Feature Story - 2004-06-14
Soya originated in China and has an agricultural history spanning over 5,000 years, but with the advent of genetically engineered (GE) soya all of this is now under serious threat. Through our GE campaign and our Great Cyber Wall we want to make sure that China can safeguard its heritage and one of its major food supplies.

The Great Wall kept out foreign invaders, our virtual wall will keep out GE

Although the Chinese government does not currently allow genetically modified soya beans to be grown in China, there has been a huge increase in genetically modified soya imports - threatening contamination. The aim of the Great Cyber Wall is to get as many people as possible to write to Bunge, one of the world's largest traders and processors of soya, to ask them to stop supplying GE soya to the Chinese market. The more letters sent the larger the Cyber Wall will grow - keeping it safe from the superweed that is GE soya.

For now, China is still the centre of origin and diversity for soya, with more then 6 000 wild varieties. In its long history of cultivation, there have come into being, as a result of both natural and artificial selection, some 23 000 varieties all with markedly different characteristics, uses and sowing times.
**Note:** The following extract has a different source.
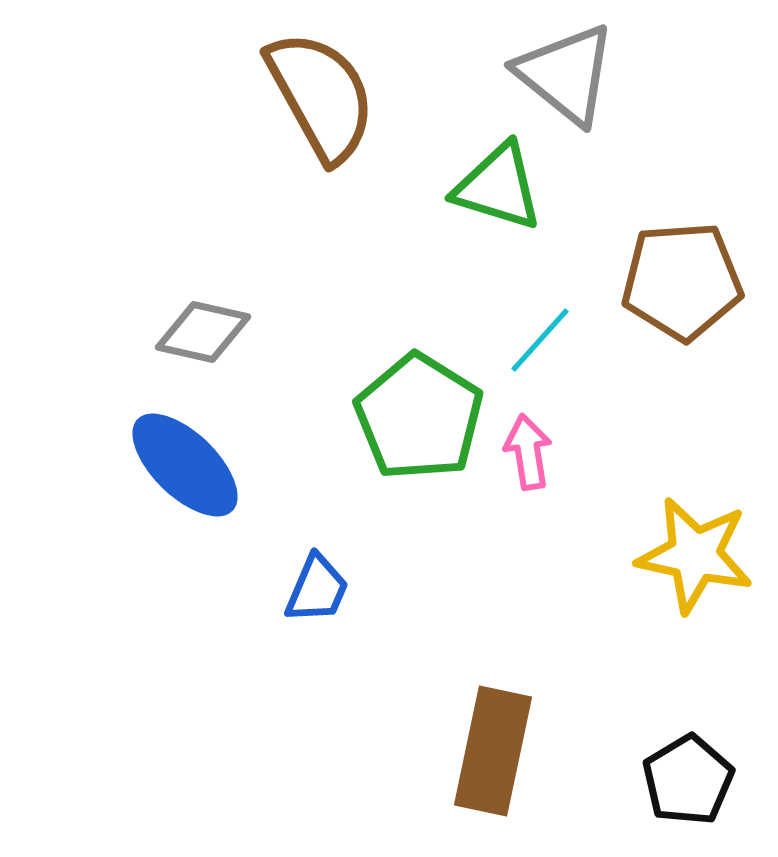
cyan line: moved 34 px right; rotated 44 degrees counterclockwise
This diversity and richness has made an enormous contribution to soya development in the world.

Ancient soya varieties have continued to persist in regions where domestication took place, and still contain genes important for agricultural production. Because these crop plants may still interbreed with many of their wild relatives, genes from the wild can be used to improve our crop plants. Genetic information for important characteristics such as disease and pest resistance, yield and flour quality are continually sought and utilized in breeding programs of all of our major crop plants.

A diverse repository of genes is essential to breeders around the world as they work to adapt crops against new pests and diseases and to changing climatic conditions. The genetic diversity of crops is directly related to food security. Jack Harlan, the famous botanist, has noted that genetic diversity 'stands between us and catastrophic starvation on a scale we cannot imagine.'

If GE soya is planted intentionally or unknowingly in China, gene flow may occur between it and wild soybean, which can lead to the loss of wild soya genes, and, in turn, the loss of genetic diversity.
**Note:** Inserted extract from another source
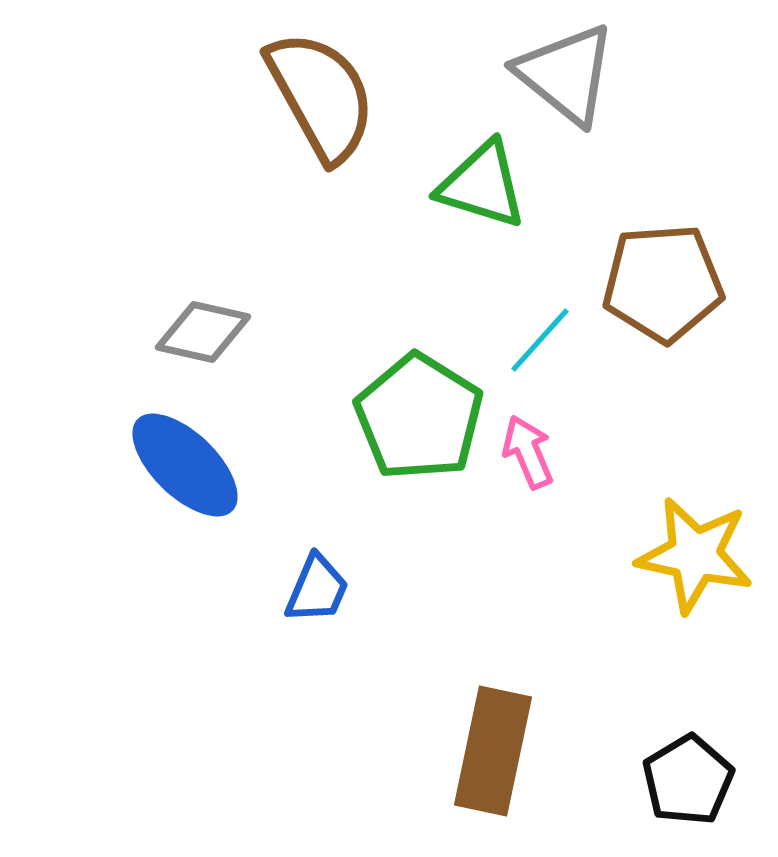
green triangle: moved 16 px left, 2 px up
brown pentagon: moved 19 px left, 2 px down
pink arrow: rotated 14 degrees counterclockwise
Recent Chinese research showed that GE soya could spread its foreign gene and contaminate non-GE wild soya and cultivated soybean through pollination.

In 2003, China imported a massive amount of 20.7 million tons of soya, mainly from the US and Argentina - growing regions that are both heavily contaminated with GE soya. There is a high risk that this huge amount of imported GE soya gets accidentally introduced into China's fields.

Genetic contamination, if it ever happens, will seriously threaten soya's centre of biodiversity. The centre of biodiversity of maize in Mexico became contaminated with genetically modified varieties and we want stop this from happening with soya in China. Soya biodiversity is essential for the production of high-yielding, high quality and pest-resistant soybean.

As soya is one of China's main food staples, much depends on protecting its genetic diversity. Soya is an essential food source in China - used for cooking oil, sauce, tofu and more and 40 million farmers depend on the crop for their livelihoods. We need to protect this diversity.